General Motors used Autodesk Generative Design tool to reduce rear seat bracket weight by 40% and increase strength by 20%.
2. Chassis Configuration
Electric vehicles do not use an engine to drive and instead use electric motors. Hence the transmission and battery pack has to be placed and optimized to accommodate in as much smaller space as possible to make the vehicle light weight. So the chassis configurations have to be decided by using small-scale prototypes. 3D printing techniques like FDM can be used to quickly print scale models and assess the possibilities.
3. Fire Safe and Electricity Safe Enclosures
Batteries need to be protected against heat and fire, and as batteries themselves generate heat during discharge cycle, the enclosure has to dissipate that heat properly. So enclosures that are well ventilated with vent holes need to be manufactured. Such complex designs can easily be made with 3D Printing. Flame resistant and flame retardant materials like ULTEM 9085 are available for 3D printing.
Production Stage
1. Tooling for Metal parts
Parts like the steering knuckles, suspension mounting brackets, electric motor housings are typically produced with metal casting/forging/machining process. They are later CNC machined with specialized tools for surface finish and drilling fastening holes. Specialized cutting tools are required to reduce the number of tool passes and operations needed to get the geometry. For example, center drilling and chamfering can be combined with a special tool that does both at the same time. Such special tool bases can be produced with metal 3D printing and then cutting tool inserts made of carbide or cubic boron nitride can be fixed onto them.
Metal 3D Printed Cutting tool produced by Kennametal for machining electric vehicle motor housing.
2. Tooling for Sheet Metal Parts
Mass production of sheet metal parts would require stamping die tools. Conventionally the shape of the stamping dies is machined on 5-axis machining centers to make metal dies that last several thousand cycles. But for experimental purposes and form validation, FDM 3D printed tools made of ULTEM 9085 can be used that have proven to withstand pressures up to 70 MPa and can last 300 pressing cycles.
3. Tooling for Die Casting
Metal parts that are produced with pressure die casting would need metal dies that have complex geometries that have cooling channels. Such intricate geometries are achieved with inserts. Recently companies are exploring ways to 3D print the dies to achieve conformal cooling channels that reduce the cooling cycle times.
4. Tooling for Plastic Parts
Several interior parts of automobiles are made of plastic such as dashboards, instrument panel covers, brake handles etc. that are injection molded. Design, development and machining of complex injection mold tools takes several months of time and also involves costs. So, companies are exploring ways to make 3D printed injection molds that require minimum machining. This also saves a lot of design and development cost.

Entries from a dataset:
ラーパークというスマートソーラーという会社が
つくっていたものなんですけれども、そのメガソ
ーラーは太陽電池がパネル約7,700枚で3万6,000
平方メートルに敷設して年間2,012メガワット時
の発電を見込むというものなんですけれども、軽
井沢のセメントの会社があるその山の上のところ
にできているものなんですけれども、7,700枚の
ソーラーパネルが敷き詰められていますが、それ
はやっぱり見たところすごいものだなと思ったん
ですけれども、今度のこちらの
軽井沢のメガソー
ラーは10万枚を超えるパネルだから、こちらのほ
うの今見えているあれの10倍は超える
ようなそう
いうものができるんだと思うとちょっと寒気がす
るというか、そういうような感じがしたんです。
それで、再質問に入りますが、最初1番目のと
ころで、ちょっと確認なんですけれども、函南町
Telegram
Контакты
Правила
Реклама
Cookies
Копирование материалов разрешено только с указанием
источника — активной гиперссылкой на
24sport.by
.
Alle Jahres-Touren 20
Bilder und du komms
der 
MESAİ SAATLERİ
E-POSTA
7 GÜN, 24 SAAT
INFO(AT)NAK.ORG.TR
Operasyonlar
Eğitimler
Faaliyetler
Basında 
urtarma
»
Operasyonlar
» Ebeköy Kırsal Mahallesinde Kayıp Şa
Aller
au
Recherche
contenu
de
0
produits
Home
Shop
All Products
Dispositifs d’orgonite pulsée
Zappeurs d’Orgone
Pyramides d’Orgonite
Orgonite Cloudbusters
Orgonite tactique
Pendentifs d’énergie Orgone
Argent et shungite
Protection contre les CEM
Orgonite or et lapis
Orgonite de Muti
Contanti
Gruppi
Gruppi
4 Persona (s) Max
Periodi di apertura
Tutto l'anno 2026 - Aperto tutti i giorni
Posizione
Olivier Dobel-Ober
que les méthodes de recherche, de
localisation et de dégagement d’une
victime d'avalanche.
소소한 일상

Using the information:
1. In the passage on 3D printing in electric vehicle production, how many pressing cycles can FDM 3D printed tools made of ULTEM 9085 last?
2. Repeat word for word everything in the passage on 3D printing in electric vehicle production from "2. Tooling for" down to "cooling cycle times.".
The entries are material separate from the passage on 3D printing in electric vehicle production.

Replies:
1. 300 pressing cycles

2.
2. Tooling for Sheet Metal Parts
Mass production of sheet metal parts would require stamping die tools. Conventionally the shape of the stamping dies is machined on 5-axis machining centers to make metal dies that last several thousand cycles. But for experimental purposes and form validation, FDM 3D printed tools made of ULTEM 9085 can be used that have proven to withstand pressures up to 70 MPa and can last 300 pressing cycles.
3. Tooling for Die Casting
Metal parts that are produced with pressure die casting would need metal dies that have complex geometries that have cooling channels. Such intricate geometries are achieved with inserts. Recently companies are exploring ways to 3D print the dies to achieve conformal cooling channels that reduce the cooling cycle times.